Please, could you print all the lines below exactly, leaving out the pictures?

════

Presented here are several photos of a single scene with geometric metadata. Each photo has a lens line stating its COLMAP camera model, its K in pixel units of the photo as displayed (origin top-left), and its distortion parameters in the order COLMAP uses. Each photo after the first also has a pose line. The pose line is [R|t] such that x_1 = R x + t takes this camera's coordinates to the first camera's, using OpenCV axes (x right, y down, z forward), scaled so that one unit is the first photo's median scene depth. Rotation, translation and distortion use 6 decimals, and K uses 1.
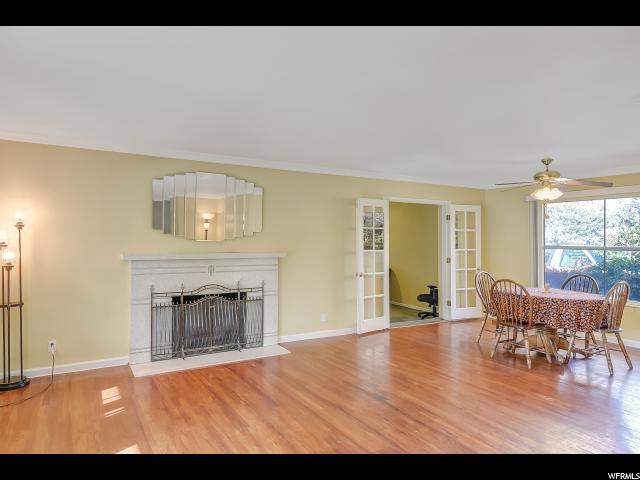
lens RADIAL K [[397.4, 0, 320.5], [0, 397.4, 231.2], [0, 0, 1]] dist [0.024494, -0.001060]
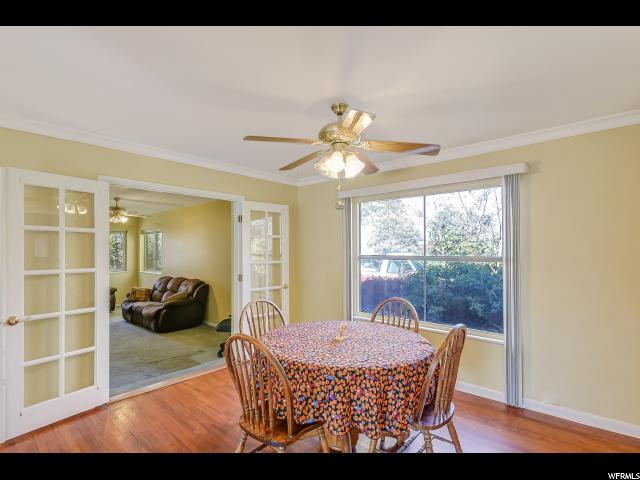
lens RADIAL K [[314.3, 0, 320.0], [0, 314.3, 240.0], [0, 0, 1]] dist [0.002770, 0.000359]
pose [[0.954006, -0.001447, 0.299785, 0.294631], [0.006012, 0.999880, -0.014306, 0.013744], [-0.299728, 0.015450, 0.953900, 0.426112]]
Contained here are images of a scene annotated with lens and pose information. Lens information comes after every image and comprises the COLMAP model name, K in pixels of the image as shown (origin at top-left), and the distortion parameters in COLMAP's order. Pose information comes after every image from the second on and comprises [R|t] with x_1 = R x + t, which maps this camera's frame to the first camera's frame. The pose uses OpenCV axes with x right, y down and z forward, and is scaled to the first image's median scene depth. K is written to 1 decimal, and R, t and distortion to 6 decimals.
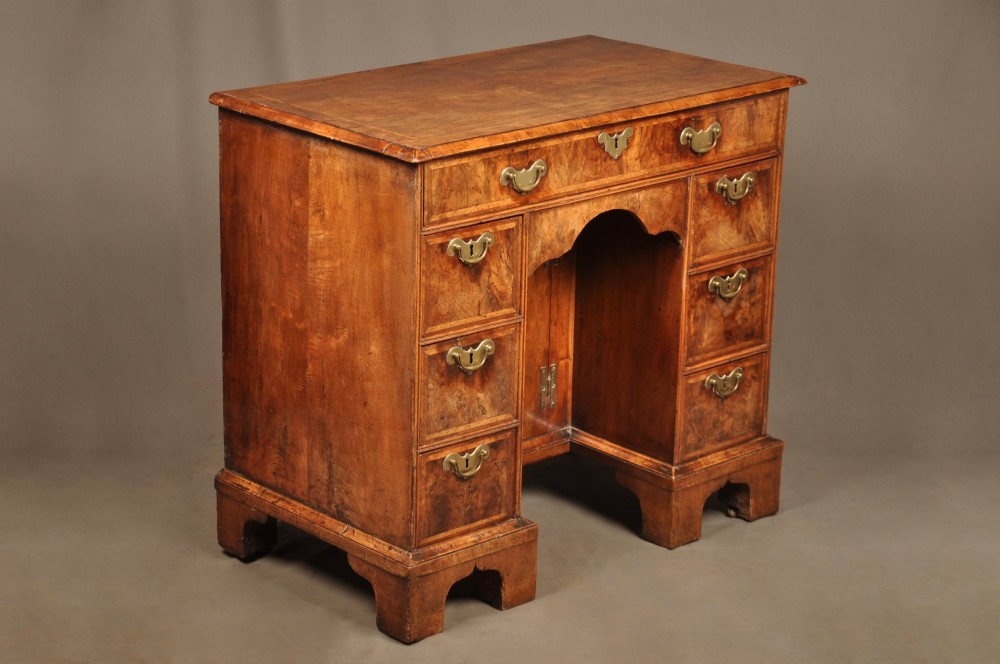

════

-- Reply --
Presented here are several photos of a single scene with geometric metadata. Each photo has a lens line stating its COLMAP camera model, its K in pixel units of the photo as displayed (origin top-left), and its distortion parameters in the order COLMAP uses. Each photo after the first also has a pose line. The pose line is [R|t] such that x_1 = R x + t takes this camera's coordinates to the first camera's, using OpenCV axes (x right, y down, z forward), scaled so that one unit is the first photo's median scene depth. Rotation, translation and distortion use 6 decimals, and K uses 1.
lens RADIAL K [[397.4, 0, 320.5], [0, 397.4, 231.2], [0, 0, 1]] dist [0.024494, -0.001060]
lens RADIAL K [[314.3, 0, 320.0], [0, 314.3, 240.0], [0, 0, 1]] dist [0.002770, 0.000359]
pose [[0.954006, -0.001447, 0.299785, 0.294631], [0.006012, 0.999880, -0.014306, 0.013744], [-0.299728, 0.015450, 0.953900, 0.426112]]
Contained here are images of a scene annotated with lens and pose information. Lens information comes after every image and comprises the COLMAP model name, K in pixels of the image as shown (origin at top-left), and the distortion parameters in COLMAP's order. Pose information comes after every image from the second on and comprises [R|t] with x_1 = R x + t, which maps this camera's frame to the first camera's frame. The pose uses OpenCV axes with x right, y down and z forward, and is scaled to the first image's median scene depth. K is written to 1 decimal, and R, t and distortion to 6 decimals.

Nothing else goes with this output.